● **TASK DIRECTIONS**: The records below must be duplicated exactly, character for character.

= Beginning of Section =

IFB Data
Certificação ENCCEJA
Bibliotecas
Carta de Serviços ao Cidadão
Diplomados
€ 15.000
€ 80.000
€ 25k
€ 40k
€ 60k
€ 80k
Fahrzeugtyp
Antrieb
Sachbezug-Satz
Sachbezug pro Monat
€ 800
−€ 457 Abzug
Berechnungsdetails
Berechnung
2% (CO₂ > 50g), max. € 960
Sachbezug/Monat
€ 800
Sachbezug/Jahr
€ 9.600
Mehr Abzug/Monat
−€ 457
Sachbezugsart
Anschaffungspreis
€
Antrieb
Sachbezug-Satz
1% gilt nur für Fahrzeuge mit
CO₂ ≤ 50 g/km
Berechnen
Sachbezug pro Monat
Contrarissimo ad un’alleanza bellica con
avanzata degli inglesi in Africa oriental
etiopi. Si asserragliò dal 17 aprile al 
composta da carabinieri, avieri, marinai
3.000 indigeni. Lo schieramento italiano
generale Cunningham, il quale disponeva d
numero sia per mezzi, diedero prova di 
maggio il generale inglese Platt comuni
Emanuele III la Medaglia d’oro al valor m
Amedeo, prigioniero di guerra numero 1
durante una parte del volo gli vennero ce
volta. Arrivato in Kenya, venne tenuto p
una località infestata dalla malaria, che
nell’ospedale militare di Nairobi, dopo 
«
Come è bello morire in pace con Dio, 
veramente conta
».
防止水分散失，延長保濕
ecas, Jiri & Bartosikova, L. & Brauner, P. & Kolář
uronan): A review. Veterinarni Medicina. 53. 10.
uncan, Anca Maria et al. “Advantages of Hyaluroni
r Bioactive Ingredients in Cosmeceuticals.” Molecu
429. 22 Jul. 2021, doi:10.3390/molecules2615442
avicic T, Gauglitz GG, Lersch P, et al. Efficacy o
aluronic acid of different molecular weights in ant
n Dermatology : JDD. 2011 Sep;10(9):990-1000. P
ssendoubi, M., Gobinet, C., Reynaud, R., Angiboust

= End of Section =

● **RESPONSE BELOW**:
IFB Data
Certificação ENCCEJA
Bibliotecas
Carta de Serviços ao Cidadão
Diplomados
€ 15.000
€ 80.000
€ 25k
€ 40k
€ 60k
€ 80k
Fahrzeugtyp
Antrieb
Sachbezug-Satz
Sachbezug pro Monat
€ 800
−€ 457 Abzug
Berechnungsdetails
Berechnung
2% (CO₂ > 50g), max. € 960
Sachbezug/Monat
€ 800
Sachbezug/Jahr
€ 9.600
Mehr Abzug/Monat
−€ 457
Sachbezugsart
Anschaffungspreis
€
Antrieb
Sachbezug-Satz
1% gilt nur für Fahrzeuge mit
CO₂ ≤ 50 g/km
Berechnen
Sachbezug pro Monat
Contrarissimo ad un’alleanza bellica con
avanzata degli inglesi in Africa oriental
etiopi. Si asserragliò dal 17 aprile al 
composta da carabinieri, avieri, marinai
3.000 indigeni. Lo schieramento italiano
generale Cunningham, il quale disponeva d
numero sia per mezzi, diedero prova di 
maggio il generale inglese Platt comuni
Emanuele III la Medaglia d’oro al valor m
Amedeo, prigioniero di guerra numero 1
durante una parte del volo gli vennero ce
volta. Arrivato in Kenya, venne tenuto p
una località infestata dalla malaria, che
nell’ospedale militare di Nairobi, dopo 
«
Come è bello morire in pace con Dio, 
veramente conta
».
防止水分散失，延長保濕
ecas, Jiri & Bartosikova, L. & Brauner, P. & Kolář
uronan): A review. Veterinarni Medicina. 53. 10.
uncan, Anca Maria et al. “Advantages of Hyaluroni
r Bioactive Ingredients in Cosmeceuticals.” Molecu
429. 22 Jul. 2021, doi:10.3390/molecules2615442
avicic T, Gauglitz GG, Lersch P, et al. Efficacy o
aluronic acid of different molecular weights in ant
n Dermatology : JDD. 2011 Sep;10(9):990-1000. P
ssendoubi, M., Gobinet, C., Reynaud, R., Angiboust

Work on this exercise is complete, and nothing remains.